Unraveling an ancient mystery

January 17, 2020

Janick

For years, researchers assumed a work known as the Voynich Codex was a 15th century European manuscript. Its pages are filled with illustrations of plants, animals, astrological signs, bathing nymphs and symbolic language that has been undecipherable.

But in Unraveling the Voynich Codex (Springer, 2018), Jules Janick, distinguished professor of horticulture, and Arthur O. Tucker, emeritus herbarium director at Delaware State University, have identified the work as a 16th century Mexican manuscript. Canadian linguist Fernando Moreira and Purdue wildlife ecologist Elizabeth Flaherty also contributed to the book.

Identification of 60 plants and 12 animals indigenous to the New World in the manuscript provided the key to the mystery. The authors viewed specific illustrations as hard proof of a post-Columbian manuscript.

“Simply put, there is no way a manuscript written on vellum that contains a sunflower and an armadillo could have been written before 1492,” Janick says.

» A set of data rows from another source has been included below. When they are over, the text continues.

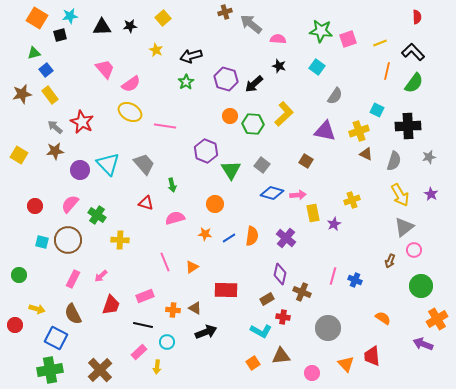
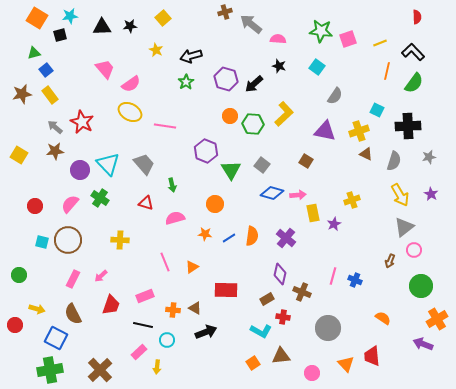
green cross at (97, 215): moved 3 px right, 17 px up
cyan circle at (167, 342): moved 2 px up
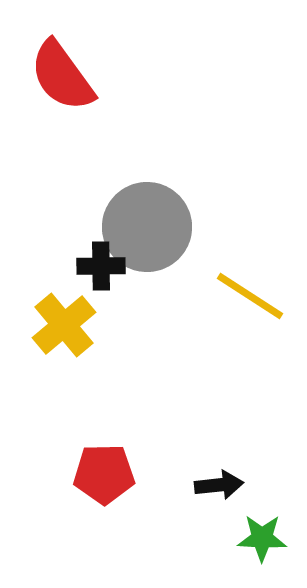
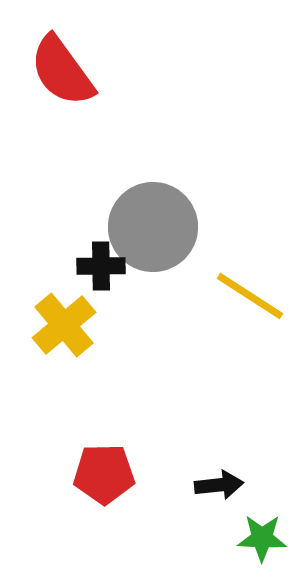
red semicircle: moved 5 px up
gray circle: moved 6 px right
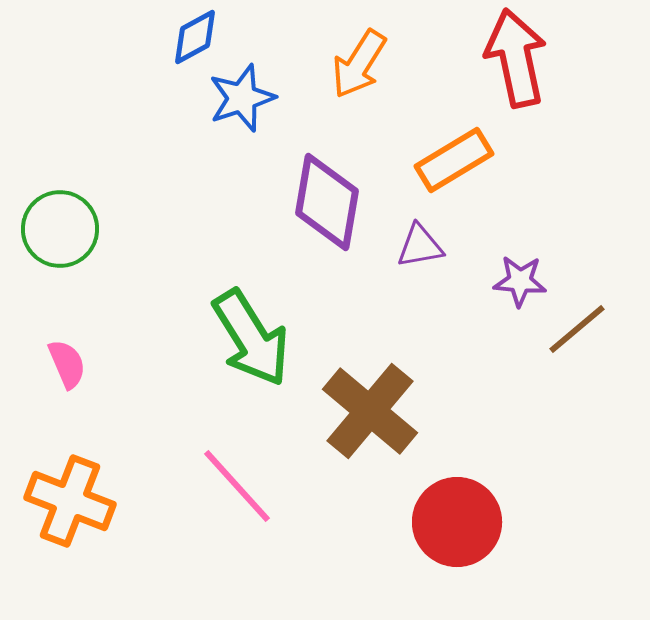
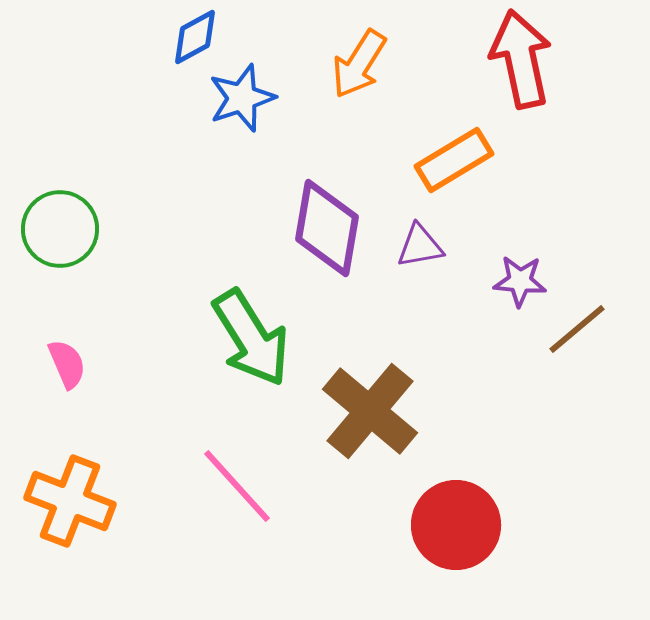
red arrow: moved 5 px right, 1 px down
purple diamond: moved 26 px down
red circle: moved 1 px left, 3 px down
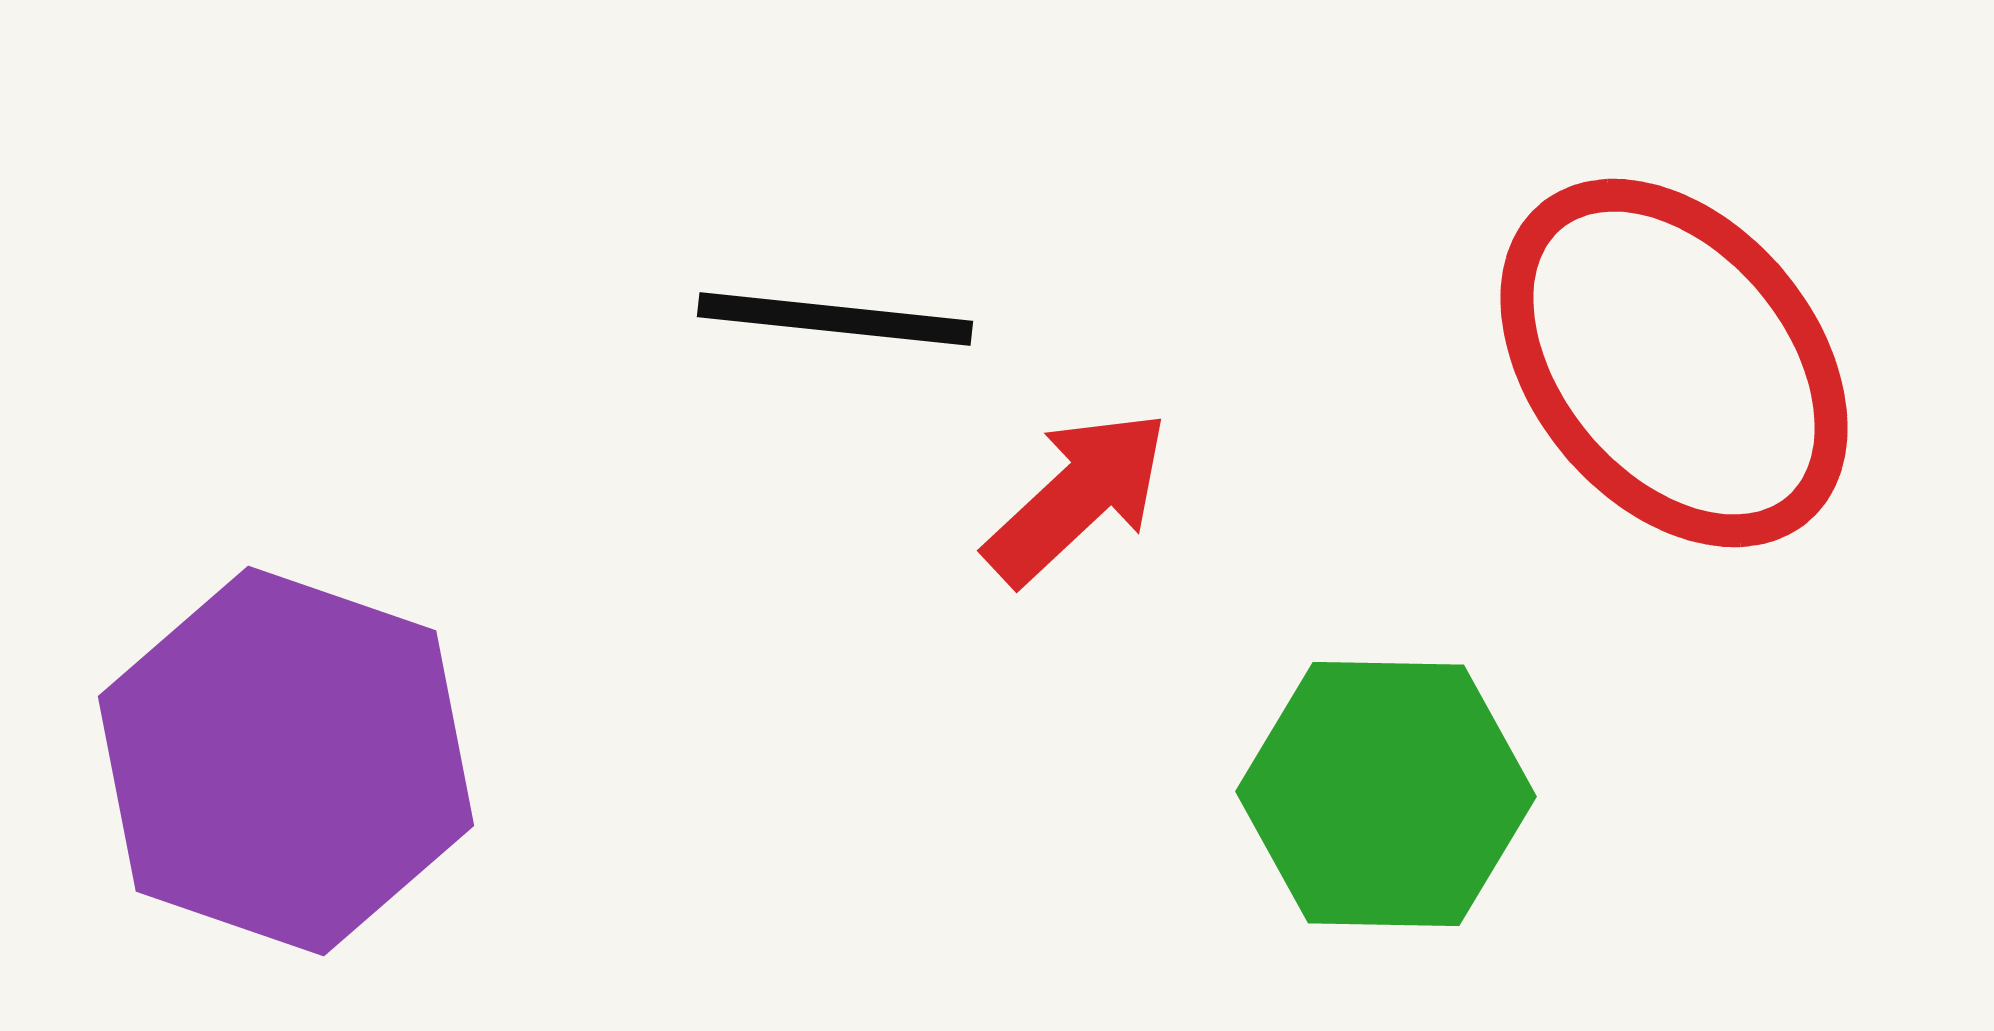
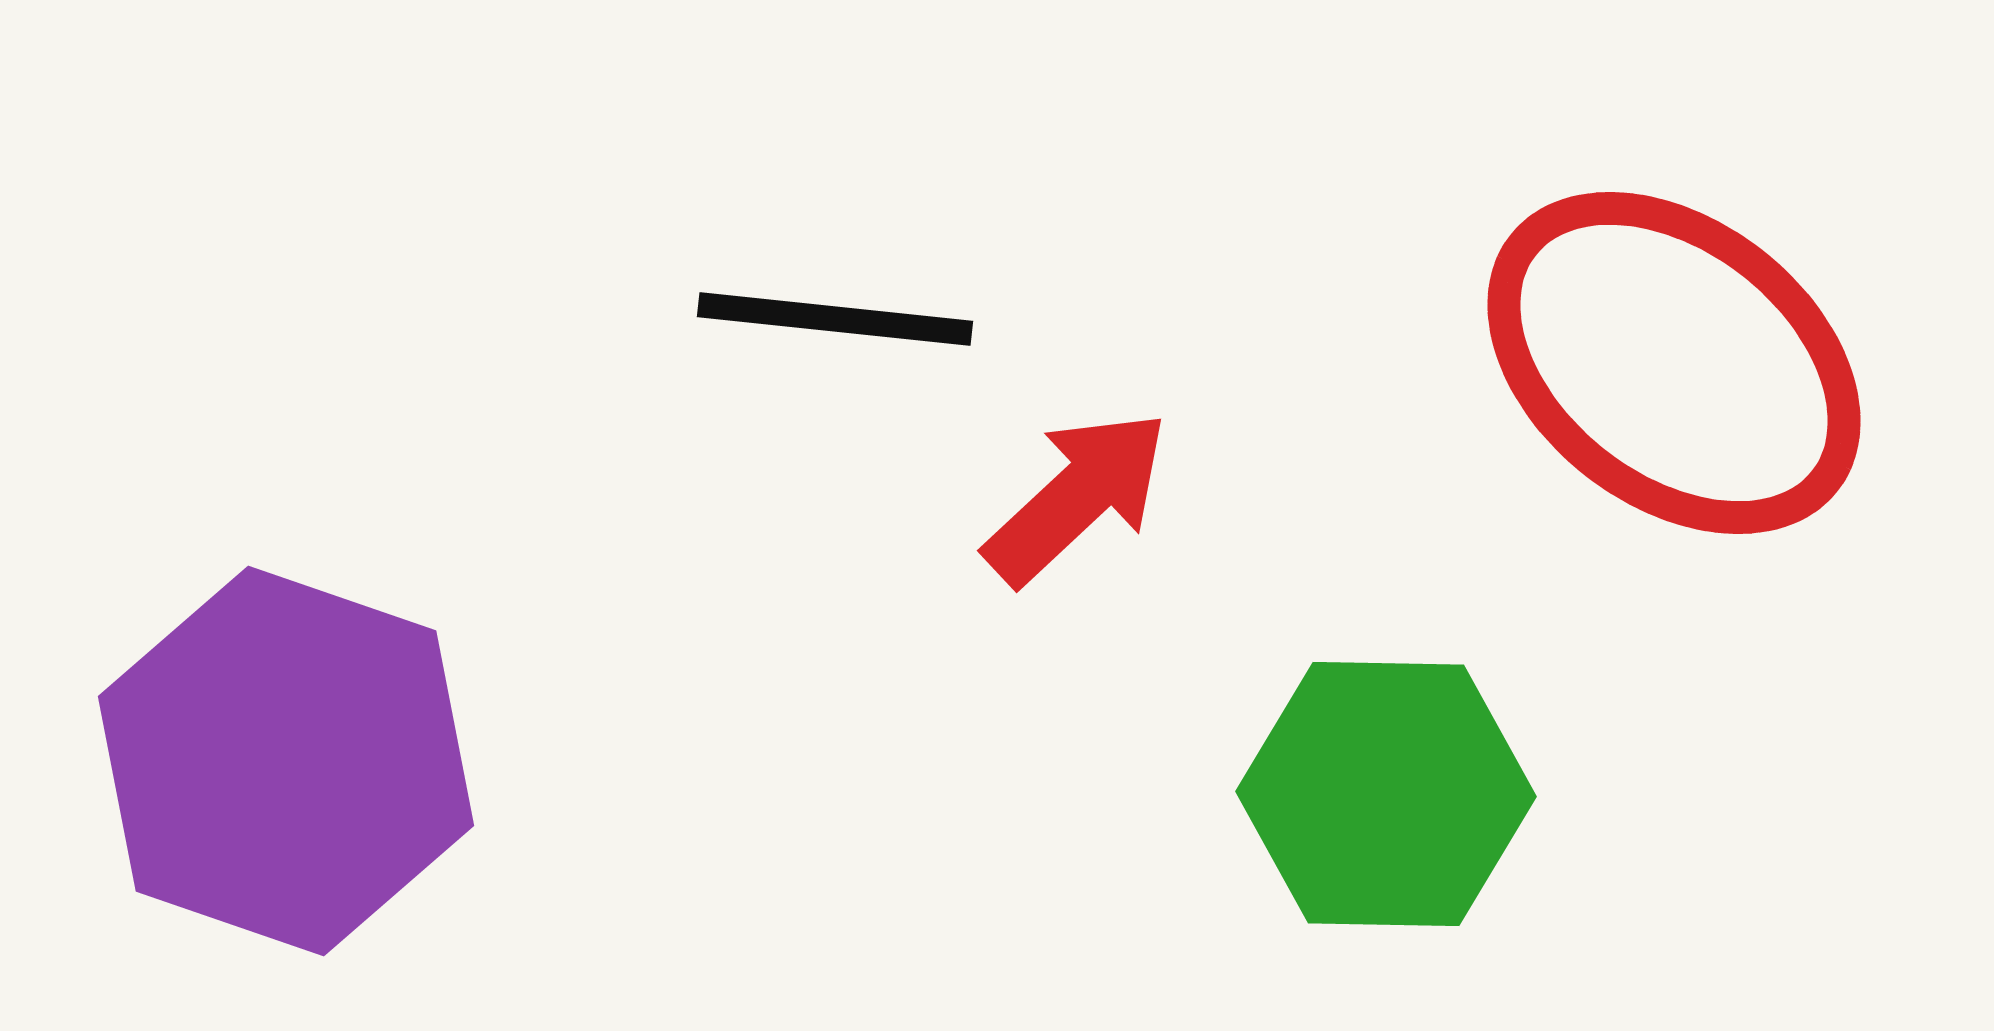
red ellipse: rotated 12 degrees counterclockwise
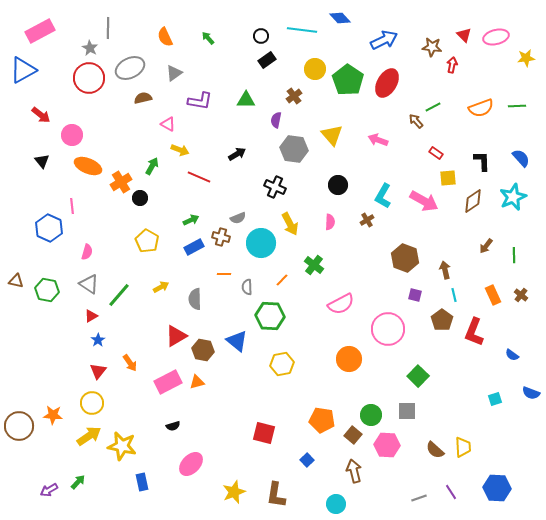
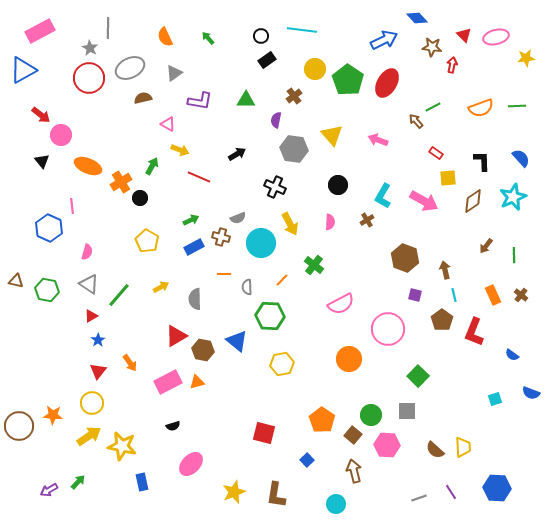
blue diamond at (340, 18): moved 77 px right
pink circle at (72, 135): moved 11 px left
orange pentagon at (322, 420): rotated 25 degrees clockwise
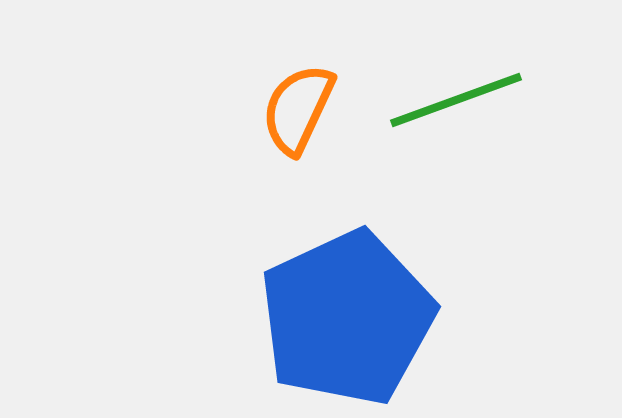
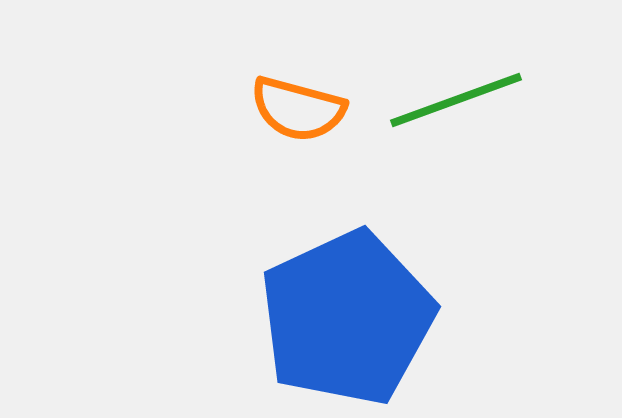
orange semicircle: rotated 100 degrees counterclockwise
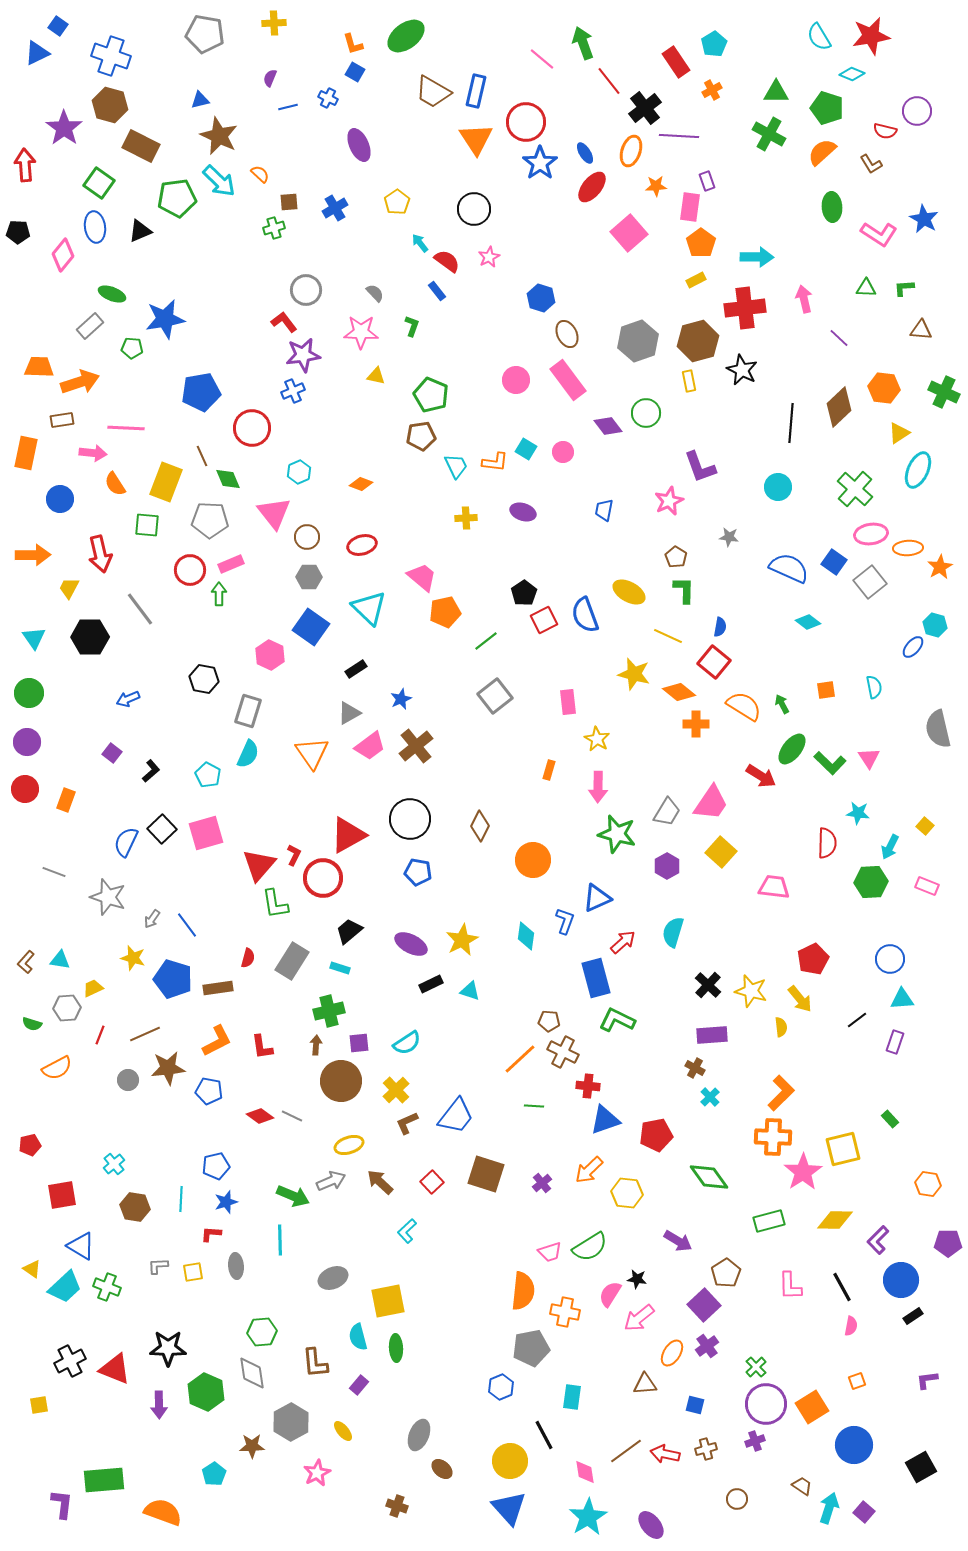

ArmadilloThe authors also identified the illustrator and author based on their initials and names embedded in the first botanical illustration. The book is written in a symbolic script that some of the world’s most distinguished cryptologists have been unable to decode, but Tucker deciphered the symbols using the Mesoamerican names of labeled plants as the Rosetta Stone. While several words have been deciphered, the full text remains untranslated.

Identifying the Voynich manuscript as a New World text gives scholars valuable information about the culture of post-conquest Mexican society that, importantly, is unfiltered by Spanish or Inquisitorial censors. Janick and Tucker conclude the Voynich Codex is a compendium of Aztec knowledge that is largely medicinal and herbal but includes information on astronomy, astrology and ritual bathing. In Flora of the Voynich Codex: An Exploration of Aztec Plants (Springer 2019), Tucker and Janick increase the number of identified plants in the Voynich Codex to 166.